- [About this exercise] Please rewrite the text of the material below with every "lens line" changed to "camera line" and nothing else altered. Leave the pictures out of your answer.

- [Data block]
◇ ◇ ◇ ◇ ◇

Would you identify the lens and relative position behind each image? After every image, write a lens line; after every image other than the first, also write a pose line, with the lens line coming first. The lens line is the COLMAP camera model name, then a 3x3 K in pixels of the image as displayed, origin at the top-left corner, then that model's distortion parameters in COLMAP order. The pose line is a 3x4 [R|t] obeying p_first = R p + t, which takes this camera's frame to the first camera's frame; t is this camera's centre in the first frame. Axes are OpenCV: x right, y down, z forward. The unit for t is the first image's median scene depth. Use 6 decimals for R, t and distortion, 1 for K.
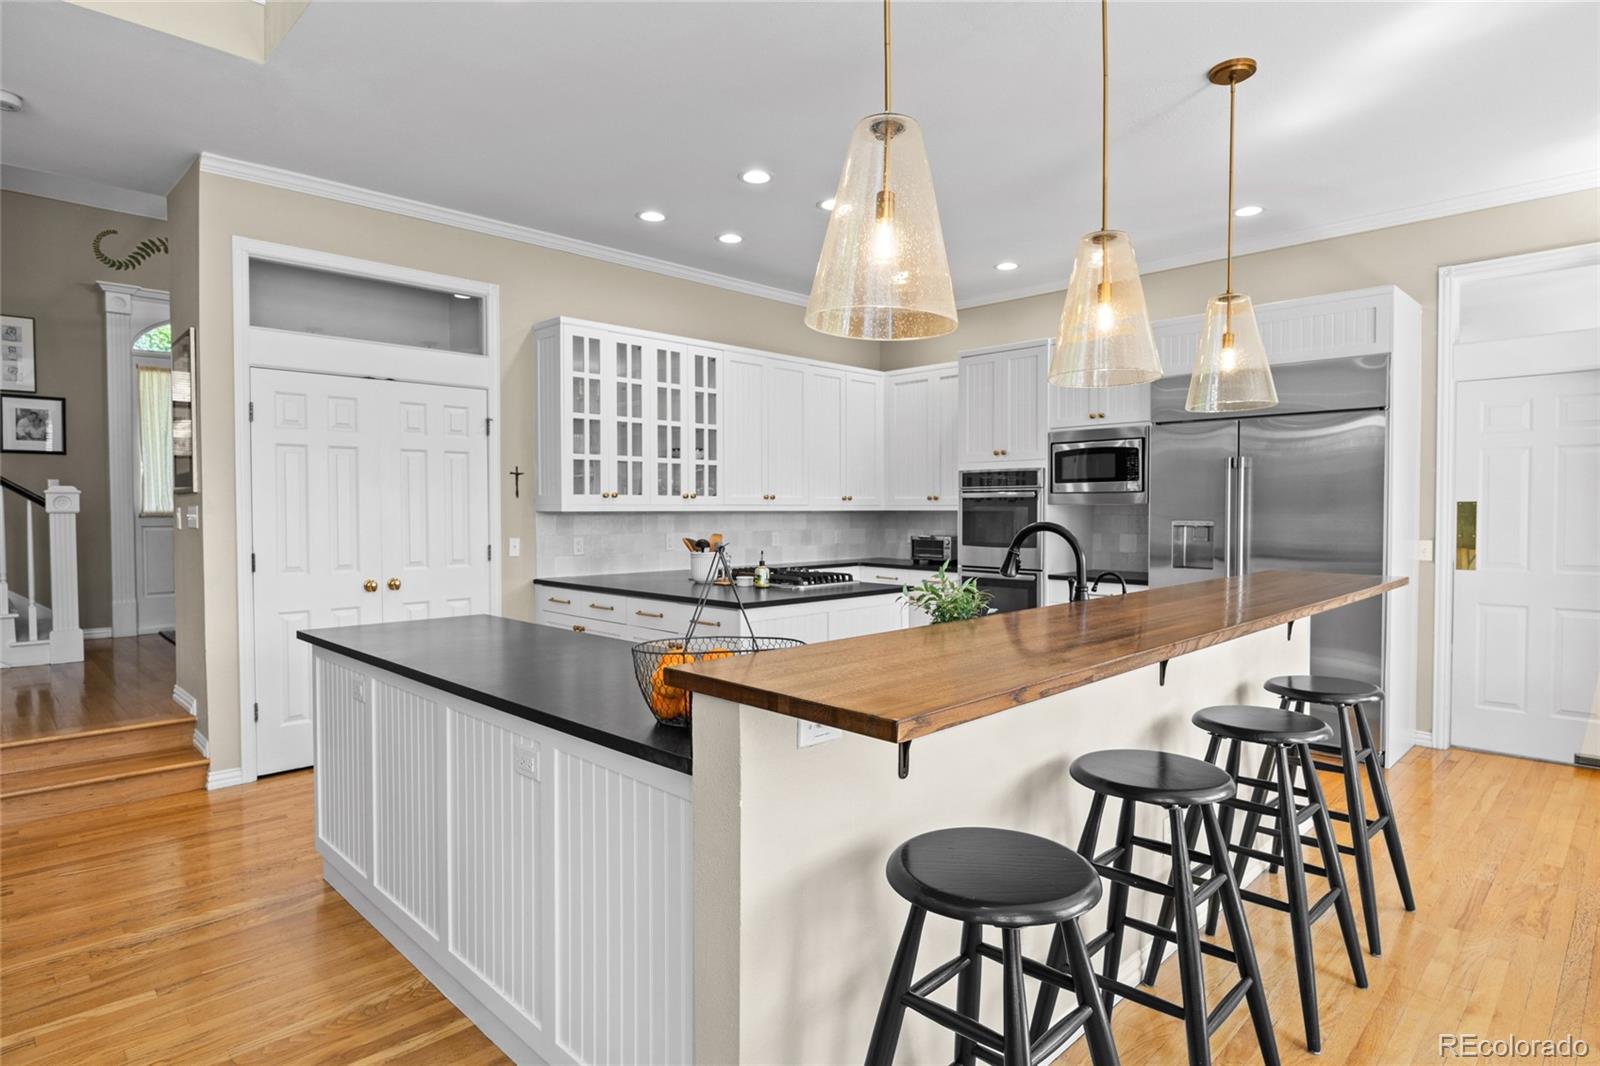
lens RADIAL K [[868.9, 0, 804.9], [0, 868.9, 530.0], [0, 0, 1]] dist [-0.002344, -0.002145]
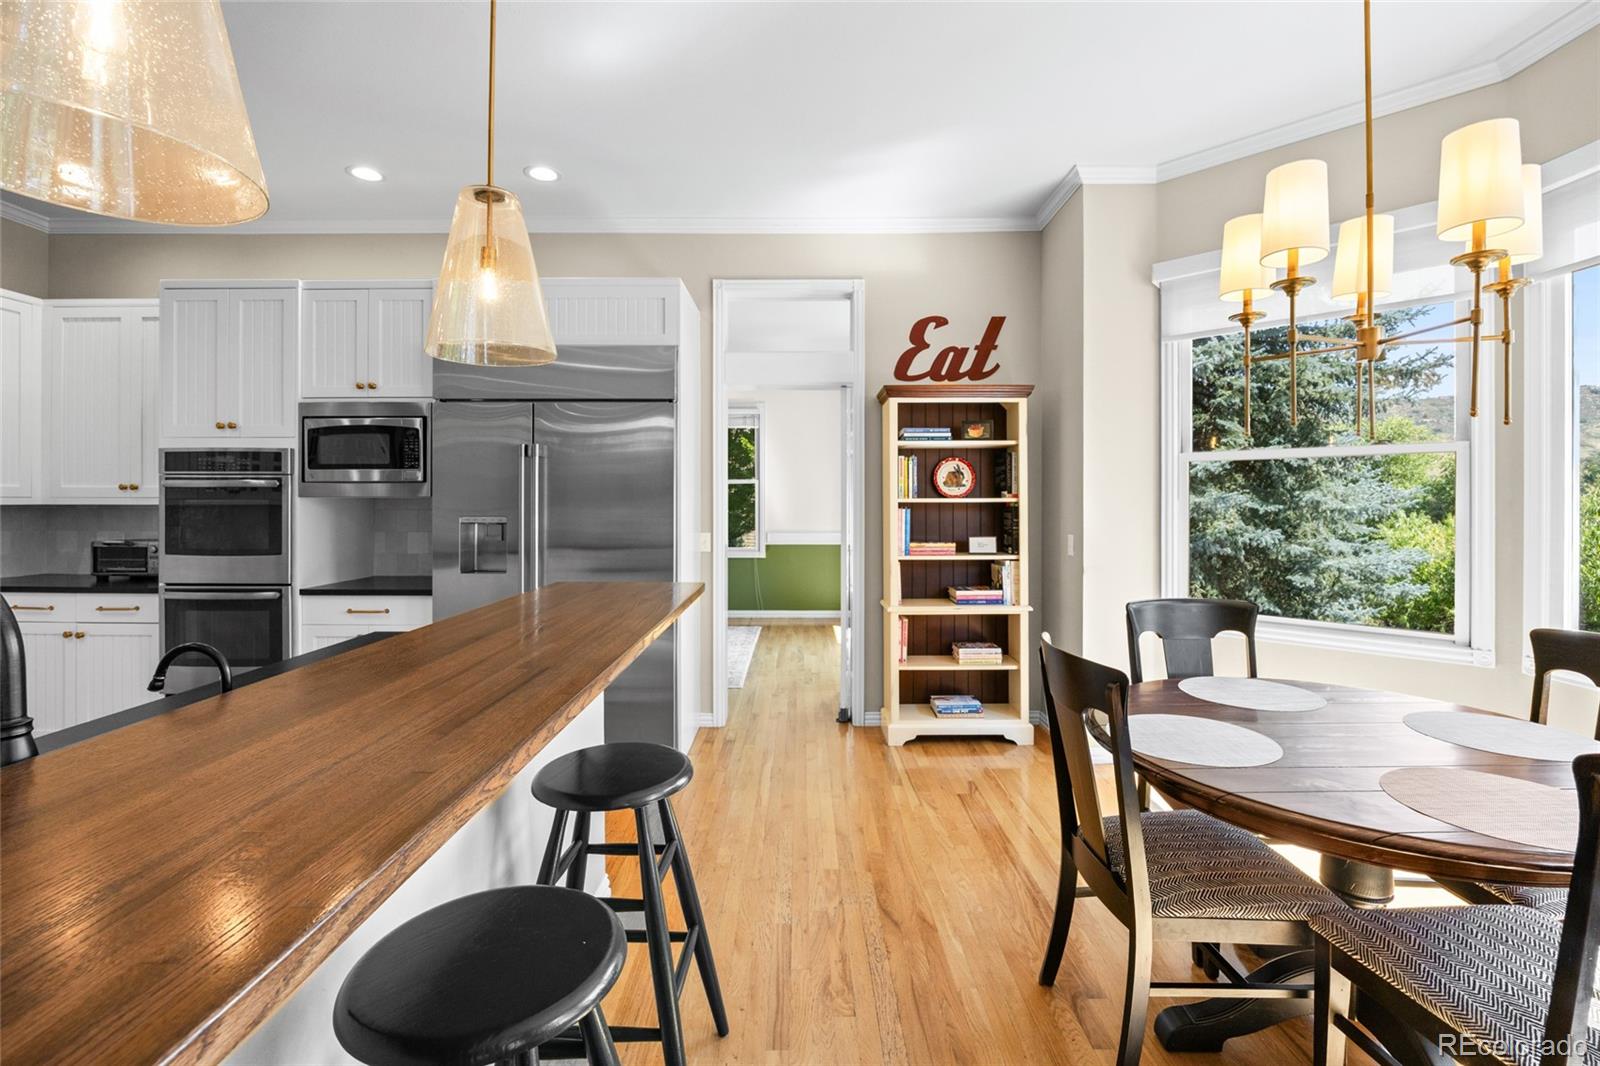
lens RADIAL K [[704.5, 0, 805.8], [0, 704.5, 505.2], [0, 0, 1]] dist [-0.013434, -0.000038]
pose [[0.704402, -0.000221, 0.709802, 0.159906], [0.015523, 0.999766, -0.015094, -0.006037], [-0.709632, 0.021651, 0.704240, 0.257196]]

◇ ◇ ◇ ◇ ◇

- [Exercise solution]
Would you identify the lens and relative position behind each image? After every image, write a camera line; after every image other than the first, also write a pose line, with the camera line coming first. The camera line is the COLMAP camera model name, then a 3x3 K in pixels of the image as displayed, origin at the top-left corner, then that model's distortion parameters in COLMAP order. The pose line is a 3x4 [R|t] obeying p_first = R p + t, which takes this camera's frame to the first camera's frame; t is this camera's centre in the first frame. Axes are OpenCV: x right, y down, z forward. The unit for t is the first image's median scene depth. Use 6 decimals for R, t and distortion, 1 for K.
lens RADIAL K [[868.9, 0, 804.9], [0, 868.9, 530.0], [0, 0, 1]] dist [-0.002344, -0.002145]
lens RADIAL K [[704.5, 0, 805.8], [0, 704.5, 505.2], [0, 0, 1]] dist [-0.013434, -0.000038]
pose [[0.704402, -0.000221, 0.709802, 0.159906], [0.015523, 0.999766, -0.015094, -0.006037], [-0.709632, 0.021651, 0.704240, 0.257196]]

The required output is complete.